Then you need to look for military careers at Forces.ca

Many of these careers allow you to apply with sometimes as little as Grade 10 education, all your training is provided and you are even paid to do so. Some trades require higher level of education, either grade 12 or some college.

These military careers require contractual service periods usually around 3-5 years.


----------



## da1root (30 Apr 2017)

If you would like to work as a civilian within the Department of National Defence, hiring is controlled:
1. Visit http://jobs-emplois.gc.ca and; 
2. Through a Civilian Contracting Company, which at the moment is Calian Services (https://www.calian.com)

If you would like to work as a uniformed member with the Canadian Armed Forces
1. Visit http://www.forces.ca
2. Click on your Language of Preference;
3. Click on "Apply Now" on the left side of the page;
4. Click through each "Step" so that you gain knowledge on the recruiting process;
5. Click on the "Apply Now" tab; and
6. Click on the "Login and start application" button (please note this will take you to another website).

Cheers


----------



## da1root (1 May 2017)

To add to the contracting companies (thank you Occam for providing me this well detailed information)
---------------------------------------------------------
Weir Marine - https://www.global.weir/businesses/weir-marine-engineering-(nete) - operates Naval Engineering Test Establishment (NETE), based in Montreal but has offices on both coasts within the dockyards.  NETE provides a wide range of technical services to DND.  For example, all the equipment we plan on putting on the ships has to be subjected to "shake and bake" testing (shock, vibration and environmental).  They're embedded contractors, both at DGMEPM in Ottawa and at the Fleet Maintenance Facilities on the coasts.

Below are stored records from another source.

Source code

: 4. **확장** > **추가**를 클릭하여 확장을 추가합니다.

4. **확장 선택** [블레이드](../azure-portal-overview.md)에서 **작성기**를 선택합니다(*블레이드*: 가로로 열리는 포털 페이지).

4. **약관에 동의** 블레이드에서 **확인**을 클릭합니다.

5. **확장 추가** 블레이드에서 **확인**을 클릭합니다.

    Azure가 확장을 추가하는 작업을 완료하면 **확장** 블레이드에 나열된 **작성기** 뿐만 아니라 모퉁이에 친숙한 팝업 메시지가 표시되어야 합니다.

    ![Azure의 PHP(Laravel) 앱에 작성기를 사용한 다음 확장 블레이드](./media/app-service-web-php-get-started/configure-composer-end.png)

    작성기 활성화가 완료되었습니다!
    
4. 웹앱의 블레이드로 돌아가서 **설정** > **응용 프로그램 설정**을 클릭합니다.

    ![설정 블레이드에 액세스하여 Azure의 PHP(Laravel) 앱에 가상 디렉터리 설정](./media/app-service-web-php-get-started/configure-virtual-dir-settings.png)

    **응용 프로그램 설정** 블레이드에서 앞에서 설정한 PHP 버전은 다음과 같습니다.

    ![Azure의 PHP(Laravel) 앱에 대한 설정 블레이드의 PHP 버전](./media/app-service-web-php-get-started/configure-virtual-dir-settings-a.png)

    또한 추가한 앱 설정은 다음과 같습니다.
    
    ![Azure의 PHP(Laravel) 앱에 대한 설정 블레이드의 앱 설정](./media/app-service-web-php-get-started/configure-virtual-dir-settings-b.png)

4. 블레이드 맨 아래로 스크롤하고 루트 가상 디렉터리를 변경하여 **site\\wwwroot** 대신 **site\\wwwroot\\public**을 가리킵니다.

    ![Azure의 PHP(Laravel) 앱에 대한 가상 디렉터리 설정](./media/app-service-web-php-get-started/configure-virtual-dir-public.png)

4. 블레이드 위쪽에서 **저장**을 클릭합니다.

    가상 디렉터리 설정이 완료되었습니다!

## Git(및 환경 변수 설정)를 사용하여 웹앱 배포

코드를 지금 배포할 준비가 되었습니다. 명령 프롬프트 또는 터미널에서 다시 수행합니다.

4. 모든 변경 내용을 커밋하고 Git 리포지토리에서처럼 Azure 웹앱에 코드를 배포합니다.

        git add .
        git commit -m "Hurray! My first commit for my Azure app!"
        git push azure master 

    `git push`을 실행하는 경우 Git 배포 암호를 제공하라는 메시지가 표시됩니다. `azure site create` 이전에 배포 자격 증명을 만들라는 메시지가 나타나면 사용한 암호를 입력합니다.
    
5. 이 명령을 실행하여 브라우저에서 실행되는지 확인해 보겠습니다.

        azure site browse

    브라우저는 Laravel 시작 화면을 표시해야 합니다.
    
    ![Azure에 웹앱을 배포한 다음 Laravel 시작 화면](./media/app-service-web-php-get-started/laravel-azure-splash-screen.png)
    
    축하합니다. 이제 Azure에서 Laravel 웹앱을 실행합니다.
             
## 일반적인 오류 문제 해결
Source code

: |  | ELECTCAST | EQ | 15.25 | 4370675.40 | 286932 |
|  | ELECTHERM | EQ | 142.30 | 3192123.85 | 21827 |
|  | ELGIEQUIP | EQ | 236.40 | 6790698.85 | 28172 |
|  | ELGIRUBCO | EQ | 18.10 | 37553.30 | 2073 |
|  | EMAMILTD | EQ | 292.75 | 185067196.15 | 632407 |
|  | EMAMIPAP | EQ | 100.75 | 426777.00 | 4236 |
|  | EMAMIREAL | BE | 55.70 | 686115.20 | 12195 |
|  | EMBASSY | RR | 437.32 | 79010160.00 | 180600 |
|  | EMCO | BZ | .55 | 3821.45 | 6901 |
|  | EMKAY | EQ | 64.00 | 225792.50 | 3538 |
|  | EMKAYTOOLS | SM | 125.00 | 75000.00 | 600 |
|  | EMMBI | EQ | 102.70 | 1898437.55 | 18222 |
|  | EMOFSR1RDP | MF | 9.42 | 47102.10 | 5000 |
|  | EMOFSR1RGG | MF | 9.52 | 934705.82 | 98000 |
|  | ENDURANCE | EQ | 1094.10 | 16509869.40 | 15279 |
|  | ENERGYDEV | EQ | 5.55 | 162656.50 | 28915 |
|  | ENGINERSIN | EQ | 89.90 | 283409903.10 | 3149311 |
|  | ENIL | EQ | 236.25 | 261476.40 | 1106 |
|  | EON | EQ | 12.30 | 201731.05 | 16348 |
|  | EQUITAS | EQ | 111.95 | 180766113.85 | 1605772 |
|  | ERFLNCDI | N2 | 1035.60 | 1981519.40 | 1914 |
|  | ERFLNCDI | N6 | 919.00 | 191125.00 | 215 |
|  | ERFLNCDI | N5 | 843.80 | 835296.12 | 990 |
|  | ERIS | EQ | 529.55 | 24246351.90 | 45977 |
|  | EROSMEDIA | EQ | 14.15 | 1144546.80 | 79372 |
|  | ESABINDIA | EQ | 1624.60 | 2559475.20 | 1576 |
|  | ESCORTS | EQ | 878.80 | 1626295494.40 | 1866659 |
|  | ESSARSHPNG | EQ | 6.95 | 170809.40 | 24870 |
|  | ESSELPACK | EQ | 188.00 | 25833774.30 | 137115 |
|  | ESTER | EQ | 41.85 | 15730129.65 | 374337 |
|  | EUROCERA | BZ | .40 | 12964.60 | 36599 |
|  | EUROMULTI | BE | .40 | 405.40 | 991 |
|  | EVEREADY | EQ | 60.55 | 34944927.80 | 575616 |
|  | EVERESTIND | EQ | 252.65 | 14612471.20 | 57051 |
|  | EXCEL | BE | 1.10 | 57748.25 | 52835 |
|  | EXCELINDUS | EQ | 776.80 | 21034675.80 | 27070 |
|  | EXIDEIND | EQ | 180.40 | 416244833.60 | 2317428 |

Valcom Consulting - https://valcom.ca/ - they're mostly headhunters; they provide a lot of contractor support in the ADM(IM) and ADM(Mat) groups.  When I was at 76 Comm Gp in Ottawa, there were dozens of 2nd and 3rd line tech support contractors on the DWAN and CSNI networks.  Valcom also provides some specialized engineering people in ADM(Mat), where I'm at now - mostly support to LCMMs and Project Managers.  We have a couple of former CF techs in our section that are contractors from Valcom.  Valcom also has a support contract to issue our RFQs and collate responses from industry for all our procurements under $25K at DGMEPM - not sure who the Army and Air Force use.  Valcom has a bunch of positions advertised with DND right now.

Fleetway - http://www.fleetway.ca/ - Fleetway may not be an embedded contractor, I'm unsure if they have any embedded positions on the coasts.  Fleetway is the Navy's Technical Data Management provider.  They produce, update and track the Technical Data Packages for every system on the HALIFAX Class ships.  If I remove a system from the ships, and replace it with another, Fleetway updates the drawings, cable run sheets, data lists, reference publication data, etc.  They are also tasked to draft Engineering Change specifications to install/change/remove systems from the ships.  They have @fleetway.ca e-mail addresses, or at least the ones I know do.  Fleetway has a bunch of jobs advertised right now that are targeted (mostly) to former sailors.  Fleetway is a subsidiary of Irving Shipbuilding, who will be building the AOPS and CSC classes of ship.

SNC Lavalin - http://www.snclavalin.com/en/infrastructure - SNC Lavalin is the In Service Support Contractor for the KINGSTON class ships.  Their engineers and technicians carry out most of the maintenance on that class, as well as maintain the TDP like Fleetway does above.  I wouldn't call them embedded contractors, as I believe they have @snclavalin.ca e-mail addresses, but they do have offices within the dockyards east and west as, well, they're the ones doing the maintenance on the MCDVs.  SNC Lavalin also has contracts to maintain aeronautical navigation aids at several DND airfields across Canada - Gander I think is one, Moose Jaw as well if I remember correctly.  No ATIS Techs at those airfields.


----------